There is something about Joanna Scanlan that makes me grin like a chimp whenever I see her on screen. It’s not because she’s always playing happy, punch-line heavy parts – far from it – but because she makes all her characters so brilliantly deadpan, that they are always hilarious, and often quite moving. If I were a TV writer I would probably stalk her until she agreed to be in my show.
In her most high-profile role to date, after years of smaller parts, Scanlan was hilarious as fed-up jobsworth PR Terri in The Thick of It. It was a spot-on performance, both painful and glorious to watch. You could really feel her despair as she was forced to write yet another terrible, jargon-packed press release for a bunch of squabbling nightmarish ministers. One of her best lines is when she’s asked to put together an official press release by 6pm for the “Networked Nation” policy (No, not even Terri knows what that is). “I know you think I’m being obstructive but I cannot and will not do as you ask,” she says flatly. I’m certain half the country cheered her on in solidarity with this fellow put-upon office worker.
Scanlan has said she always researches her parts to get a real feel for how her character would think and behave. And you can tell. In preparation for playing the commanding, sensual DI Viv Deering in Paul Abbott’s black comedy No Offence, she went to quite some lengths to understand what it means to be a police officer.

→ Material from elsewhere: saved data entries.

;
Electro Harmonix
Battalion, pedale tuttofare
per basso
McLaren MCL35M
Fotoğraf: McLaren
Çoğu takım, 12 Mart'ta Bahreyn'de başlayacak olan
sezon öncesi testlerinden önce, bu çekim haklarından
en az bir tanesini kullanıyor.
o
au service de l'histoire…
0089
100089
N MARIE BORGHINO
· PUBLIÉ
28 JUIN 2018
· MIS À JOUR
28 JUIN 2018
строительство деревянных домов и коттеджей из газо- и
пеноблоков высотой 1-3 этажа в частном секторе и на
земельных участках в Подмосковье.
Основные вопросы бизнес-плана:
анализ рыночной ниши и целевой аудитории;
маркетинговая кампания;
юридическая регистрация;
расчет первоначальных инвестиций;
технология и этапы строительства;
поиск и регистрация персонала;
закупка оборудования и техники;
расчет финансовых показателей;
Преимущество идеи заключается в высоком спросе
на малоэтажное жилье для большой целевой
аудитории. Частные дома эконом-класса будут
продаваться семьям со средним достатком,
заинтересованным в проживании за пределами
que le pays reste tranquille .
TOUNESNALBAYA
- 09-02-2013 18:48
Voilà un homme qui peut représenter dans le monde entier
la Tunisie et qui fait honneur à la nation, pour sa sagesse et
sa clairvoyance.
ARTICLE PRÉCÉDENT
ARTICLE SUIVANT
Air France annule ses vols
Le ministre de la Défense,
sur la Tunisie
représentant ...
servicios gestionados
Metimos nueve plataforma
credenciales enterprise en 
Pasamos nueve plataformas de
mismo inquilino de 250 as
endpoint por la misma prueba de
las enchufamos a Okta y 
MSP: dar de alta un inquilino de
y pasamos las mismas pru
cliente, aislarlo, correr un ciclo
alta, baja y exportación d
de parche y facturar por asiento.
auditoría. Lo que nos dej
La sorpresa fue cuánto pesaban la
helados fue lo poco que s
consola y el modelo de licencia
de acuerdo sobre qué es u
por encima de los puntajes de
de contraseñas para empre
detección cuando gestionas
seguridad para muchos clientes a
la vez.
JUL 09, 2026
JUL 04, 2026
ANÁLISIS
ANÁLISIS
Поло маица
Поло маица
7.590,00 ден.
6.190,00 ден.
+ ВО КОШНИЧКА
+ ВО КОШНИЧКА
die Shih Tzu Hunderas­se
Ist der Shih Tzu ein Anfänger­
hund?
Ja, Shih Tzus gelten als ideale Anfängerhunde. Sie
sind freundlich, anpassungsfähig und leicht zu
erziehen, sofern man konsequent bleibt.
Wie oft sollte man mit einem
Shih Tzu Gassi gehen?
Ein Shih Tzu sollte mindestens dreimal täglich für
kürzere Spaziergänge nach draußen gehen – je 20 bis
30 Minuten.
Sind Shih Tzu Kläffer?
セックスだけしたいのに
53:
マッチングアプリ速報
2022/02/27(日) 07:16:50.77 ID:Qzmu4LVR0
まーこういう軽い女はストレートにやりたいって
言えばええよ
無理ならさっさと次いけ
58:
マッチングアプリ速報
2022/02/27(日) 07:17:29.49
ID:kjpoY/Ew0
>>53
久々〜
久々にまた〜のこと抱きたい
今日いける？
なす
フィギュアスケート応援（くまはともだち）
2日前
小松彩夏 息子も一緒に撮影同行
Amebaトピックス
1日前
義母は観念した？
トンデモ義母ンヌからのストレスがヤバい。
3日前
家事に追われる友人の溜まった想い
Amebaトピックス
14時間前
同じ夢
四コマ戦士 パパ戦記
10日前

“I’ve always been a bit leftie and a bit ‘fascist pigs,” she said at the launch of the Channel 4 show. “And I’d met these police officers and spent quite a lot of time with them and I was in awe of them. All the solidity they have, the way their feet were firmly planted on the ground, and a sense they were able to take control of a situation. I spent time thinking what it is to be a police officer, how you stand, how you meet out justice…”
So when Viv sings ballads as she pees, and mixes up her minty mouth spray and vaginal deodorant, and has a practical joke played on her in the second episode (just wait, it’s a great scene), we’re never laughing at her so much as quietly admiring her total unflappability. There’s a bit of Scanlan in Viv, just daring you to mock her. Of course, lots of the respect the character commands is down to the writing, but the same part in another actor’s hands would be far less affecting.
Perhaps the greatest of Scanlan’s roles, however, is as ward sister Den Flixter in her co-written NHS sitcom Getting On. She is truly irritating, status-obsessed and delusional in the BBC4 show, occasionally annoying even the calm, good natured nurse Kim Wilde (Jo Brand). Den isn’t a bad person, but she is a bad nurse. Yet even as someone you’d quite like to throttle, Scanlan’s Den is played with great humanity as well as comedy. When, for a while, Den fancies matron Hilary Loftus, the rejection she suffers is surprisingly sad.
And then there’s Scanlan’s greatness not just as a comic actress, but as a real-life person. She seems like the sort of woman you could happily have round to a family Christmas lunch, however awkward. When pondering her role as a nurse on BBC’s website, Scanlan said: “I am forced to conclude that fleshly proportions are often misconstrued as signs of selfless altruistic beneficence, kindness and care. This is ironic, because in real life I am not that nice. I am the bad Samaritan who didn’t answer the phone. Whilst I still cling on to my BMI of 39 I remain stonily unmoved by the plight of the unfortunate. As my few friends and many enemies will tell you, I am as grasping as the next woman, primarily motivated by sex, money and power.”
And that exemplifies Scanlan’s knack for deadpan comedy, but also her refreshing lack of vanity. Her feet firmly on the ground, she didn’t get her big break until her 40s and says she still doesn’t really think of herself as funny. Perhaps with yet another spot-on role in No Offence, she’ll realise that the whole country begs to differ. I can’t believe it took TV land quite so long to catch on.